Support and Service Animals, What You Need to Know

They are loyal, unconditional, always happy to see us, never mad at us. Pets are without a doubt the most pure love we can find, only after the one between parents and children. A pet won’t expect from you nothing more than love and care.

Over time we have discovered that dogs, for example, are great for kids and sick people. Now some dogs are not only allowed, but required to be present at certain hospitals where they can offer that unique love to lonely, depressed or very specific patients. They are considered Therapy Animals and they need to have obedience training. Their primary purpose is to provide affection and comfort to people in hospices, disaster areas, hospitals, nursing homes, or retirement homes. They are great also for patients with learning disabilities.

Now, Service Animals, just like those who are a guide for blind people or patients with other physical conditions are dogs, or in some cases miniature horses, trained to perform major tasks to assist people with physical disabilities. In order to be a service animal, they have to be certified on their training, and those who qualify to have a Service Animal are protected by the Americans with Disabilities Act (ADA).

Now, there are patients who suffer from other kind of conditions like phobias, anxiety, depression, or stress due to a specific situation. They might find relief having an animal by their side. In this case, they could qualify to have an Emotional Support Animal (ESA), and usually, they are dogs, cats or other animals that are not required to be trained to perform a specific task. However, in order to have an ESA, the animal has to be prescribed for a person by a licensed therapist, like a mental health professional, in a formal letter that should state the need of the animal for the treatment of that person.

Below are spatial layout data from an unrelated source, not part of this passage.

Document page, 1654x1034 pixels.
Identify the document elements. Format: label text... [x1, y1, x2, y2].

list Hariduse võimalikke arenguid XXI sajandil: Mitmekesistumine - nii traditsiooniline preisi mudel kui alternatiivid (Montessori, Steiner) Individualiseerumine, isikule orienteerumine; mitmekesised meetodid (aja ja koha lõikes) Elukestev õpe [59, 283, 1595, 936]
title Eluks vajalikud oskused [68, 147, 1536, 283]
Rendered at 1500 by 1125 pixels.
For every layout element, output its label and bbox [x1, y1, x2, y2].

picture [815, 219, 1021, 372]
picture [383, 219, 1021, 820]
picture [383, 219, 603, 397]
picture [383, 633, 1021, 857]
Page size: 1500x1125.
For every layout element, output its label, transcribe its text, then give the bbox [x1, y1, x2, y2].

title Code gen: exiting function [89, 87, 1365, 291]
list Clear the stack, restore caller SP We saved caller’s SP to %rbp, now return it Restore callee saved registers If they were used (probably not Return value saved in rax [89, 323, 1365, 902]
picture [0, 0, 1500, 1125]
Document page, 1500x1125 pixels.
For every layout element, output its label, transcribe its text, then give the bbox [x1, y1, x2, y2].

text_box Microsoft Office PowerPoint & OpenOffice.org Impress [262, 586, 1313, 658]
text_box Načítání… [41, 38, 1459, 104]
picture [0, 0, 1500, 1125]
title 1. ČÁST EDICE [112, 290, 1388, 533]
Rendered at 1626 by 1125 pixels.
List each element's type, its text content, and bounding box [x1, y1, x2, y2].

ESAs are protected by the Air Carrier Access Act  and the Fair Housing Amendments. Those laws protect an emotionally disabled person and his or her Emotional Support Animal. However, and different from the Service Animals, other businesses, places or institutions, like restaurants, hotels or stores are not obligated by law to admit your ESA.

While we have seen an increase on the number of Emotional Support Animals and Service Animals, it is important to understand the difference between those categories and over all, the importance and seriousness of their role in someone’s life. If you believe you may qualify to have a Service Animal or an Emotional Support Animal, talk to you physician and ask all the questions you need.